The Christian understanding of what constitutes "usury" has changed. What began as an absolute prohibition against lending at interest has evolved into a vague condemnation of lending at "excessive" interest.
I've argued below that this change is defensible and rational — that economic ethics from the ancient world needed to be reinterpreted for our modern context, for a world and a marketplace that our forebears could never have imagined.
The refusal or inability to adapt to a changing world can be a dangerous thing. Consider, for example, the so-called "Reconstructionists." This weird, southern-Gothic strand of America's religious right claims to want to establish the civic laws of the Pentateuch. Homosexuals and adulterers, they say, should be stoned. (Religioustolerance.org has a helpful overview of their perspective here.)
The Reconstructionists are an extreme example of the primitivist impulse in American Christianity, which manifests itself in the idea that tradition is suspect and history is irrelevant. This impulse often expresses itself as the noble-sounding goal of "getting back to the New Testament church." My friend Bill jokes that the people who try to reclaim the New Testament church always seem to end up in Corinth. (The context there is that the Corinthians were a bunch of raucous perverts who serve as a good reminder that "early Christianity" could be just as mucked up as the postmodern variety.)
So, on the one hand, the idea it is simple or wise to reclaim the rules and standards of the "early church" can be dangerous.
But on the other hand, the recognition that we're now casually accepting something that was previously regarded as unacceptable should at least give us pause.
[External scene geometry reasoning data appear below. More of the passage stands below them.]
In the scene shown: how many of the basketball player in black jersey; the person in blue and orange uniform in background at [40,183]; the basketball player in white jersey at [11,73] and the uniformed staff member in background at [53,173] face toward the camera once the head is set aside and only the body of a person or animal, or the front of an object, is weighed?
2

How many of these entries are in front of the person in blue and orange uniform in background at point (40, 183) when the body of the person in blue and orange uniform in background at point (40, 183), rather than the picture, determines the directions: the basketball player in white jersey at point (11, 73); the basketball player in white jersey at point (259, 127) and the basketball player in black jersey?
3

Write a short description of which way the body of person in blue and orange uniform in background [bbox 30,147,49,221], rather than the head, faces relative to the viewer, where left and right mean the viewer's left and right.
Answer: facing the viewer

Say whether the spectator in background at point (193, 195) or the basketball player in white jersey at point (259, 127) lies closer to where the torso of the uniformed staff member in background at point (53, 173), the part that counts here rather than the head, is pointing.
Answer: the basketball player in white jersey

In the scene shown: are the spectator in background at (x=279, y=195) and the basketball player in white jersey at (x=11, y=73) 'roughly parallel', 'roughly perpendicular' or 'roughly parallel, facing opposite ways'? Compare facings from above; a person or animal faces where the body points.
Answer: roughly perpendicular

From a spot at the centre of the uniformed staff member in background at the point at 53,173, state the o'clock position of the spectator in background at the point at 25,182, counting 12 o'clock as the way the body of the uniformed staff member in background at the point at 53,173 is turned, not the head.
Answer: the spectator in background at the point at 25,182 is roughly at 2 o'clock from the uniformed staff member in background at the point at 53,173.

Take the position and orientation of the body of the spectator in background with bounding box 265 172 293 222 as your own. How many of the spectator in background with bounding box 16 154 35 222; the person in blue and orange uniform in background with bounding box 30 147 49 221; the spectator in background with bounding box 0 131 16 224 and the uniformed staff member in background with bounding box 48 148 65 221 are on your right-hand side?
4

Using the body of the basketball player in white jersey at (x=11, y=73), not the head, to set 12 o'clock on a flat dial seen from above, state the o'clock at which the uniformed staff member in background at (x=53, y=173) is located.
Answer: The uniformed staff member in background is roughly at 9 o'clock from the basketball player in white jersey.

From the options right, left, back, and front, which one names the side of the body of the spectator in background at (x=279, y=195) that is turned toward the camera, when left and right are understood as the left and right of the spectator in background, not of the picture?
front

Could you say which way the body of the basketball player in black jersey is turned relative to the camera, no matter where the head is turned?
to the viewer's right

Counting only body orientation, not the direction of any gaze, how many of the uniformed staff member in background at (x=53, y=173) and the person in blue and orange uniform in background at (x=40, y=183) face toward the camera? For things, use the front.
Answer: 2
One worrisome aspect of the modern understanding of usury, for example, is that the standard for what constitutes "excessive" interest is rather vague. I argued previously that the real standard for usury, the real principle at stake, is whether our lending/investment is a matter of empowerment or exploitation. In making such an argument, I'm essentially attempting to distill the principle at work at the heart of the earlier law, written for a different world, and to apply that principle to the world in which we find ourselves today.
It's interesting that such an attempt encounters little disagreement when the subject is economics and when ancient proscriptions are reinterpreted in a way that permits our 401(k)s and home mortgages. Yet taking the same approach to sexual ethics provokes howls of protest.
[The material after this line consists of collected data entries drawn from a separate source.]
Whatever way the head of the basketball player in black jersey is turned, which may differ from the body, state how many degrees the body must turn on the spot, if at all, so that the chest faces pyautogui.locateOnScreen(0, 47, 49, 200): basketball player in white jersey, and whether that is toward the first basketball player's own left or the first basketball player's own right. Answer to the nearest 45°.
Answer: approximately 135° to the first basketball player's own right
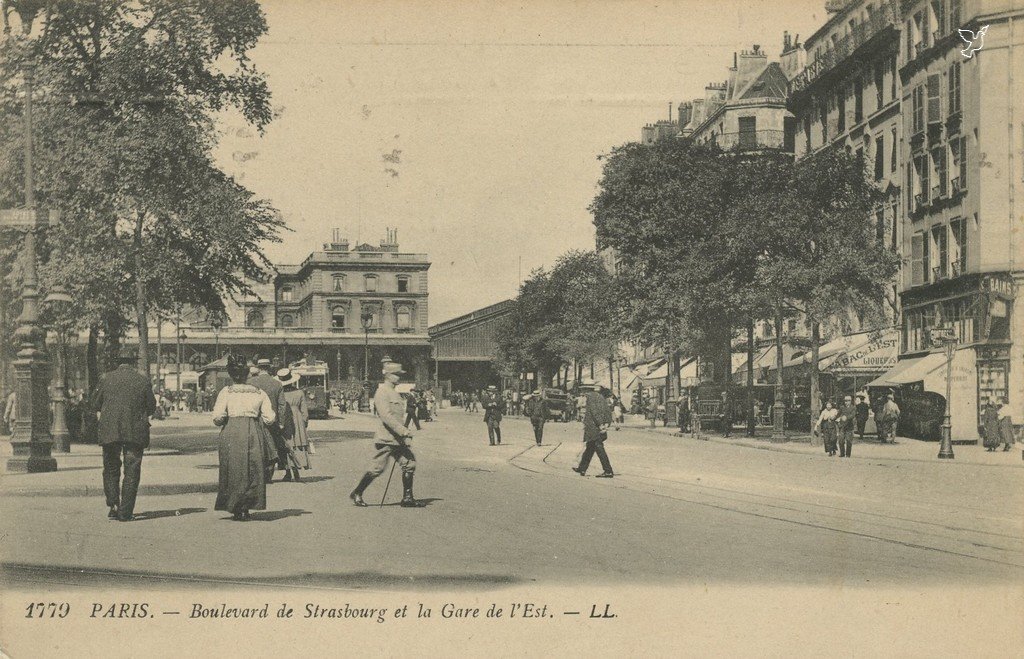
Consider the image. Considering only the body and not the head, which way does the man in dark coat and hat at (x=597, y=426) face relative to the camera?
to the viewer's left

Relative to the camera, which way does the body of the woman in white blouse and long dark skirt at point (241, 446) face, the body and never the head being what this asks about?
away from the camera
This series of posts on the meaning of usury has been a kind of extended holiday into the abstract. I needed such a vacation, as the actual and particular this week — the vile bankruptcy bill sailing through the Senate — was too depressing.
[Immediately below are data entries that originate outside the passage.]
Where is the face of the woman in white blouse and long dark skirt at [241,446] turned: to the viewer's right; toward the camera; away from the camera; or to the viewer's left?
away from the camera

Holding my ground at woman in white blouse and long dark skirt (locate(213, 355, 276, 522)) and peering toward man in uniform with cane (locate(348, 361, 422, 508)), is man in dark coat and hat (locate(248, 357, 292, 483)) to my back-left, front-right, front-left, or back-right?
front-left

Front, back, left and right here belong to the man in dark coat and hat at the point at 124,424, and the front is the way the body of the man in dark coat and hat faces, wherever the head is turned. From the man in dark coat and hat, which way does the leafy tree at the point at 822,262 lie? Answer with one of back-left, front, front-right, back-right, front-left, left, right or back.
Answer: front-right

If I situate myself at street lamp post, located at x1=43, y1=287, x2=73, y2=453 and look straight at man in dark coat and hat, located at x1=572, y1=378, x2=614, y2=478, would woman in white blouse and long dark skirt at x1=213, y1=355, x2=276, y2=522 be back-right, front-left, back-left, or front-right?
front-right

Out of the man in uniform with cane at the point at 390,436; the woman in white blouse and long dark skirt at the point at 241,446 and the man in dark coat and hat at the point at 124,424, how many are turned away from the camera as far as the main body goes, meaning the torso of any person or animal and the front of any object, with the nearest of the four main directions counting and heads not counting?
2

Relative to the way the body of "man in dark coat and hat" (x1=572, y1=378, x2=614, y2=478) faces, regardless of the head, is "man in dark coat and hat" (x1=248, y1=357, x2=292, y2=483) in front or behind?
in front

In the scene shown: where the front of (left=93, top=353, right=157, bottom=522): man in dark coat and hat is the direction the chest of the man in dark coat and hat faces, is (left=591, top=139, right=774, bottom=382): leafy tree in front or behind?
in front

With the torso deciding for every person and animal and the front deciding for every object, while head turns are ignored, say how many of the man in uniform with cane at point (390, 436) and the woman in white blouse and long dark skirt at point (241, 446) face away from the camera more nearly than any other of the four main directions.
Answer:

But, alas, let's get back to those depressing particulars. The bankruptcy bill is an endorsement of exploitative lending. The immoral is made moral with the full pedagogical and punitive force of law. Usury is endorsed, and will be enforced. The right of usurers to practice their vice is made sacrosanct and the courts and police will be enlisted as agents of their usury.
It is a wholly and enthusiastically corrupt piece of legislation. The task now, for those who care about such things, is to make sure that those senators who supported this insupportable bill face real consequences for doing so. If their reputations, moral standing and electoral prospects are not diminished as a result of this vote then God only knows what they'll be emboldened to do next.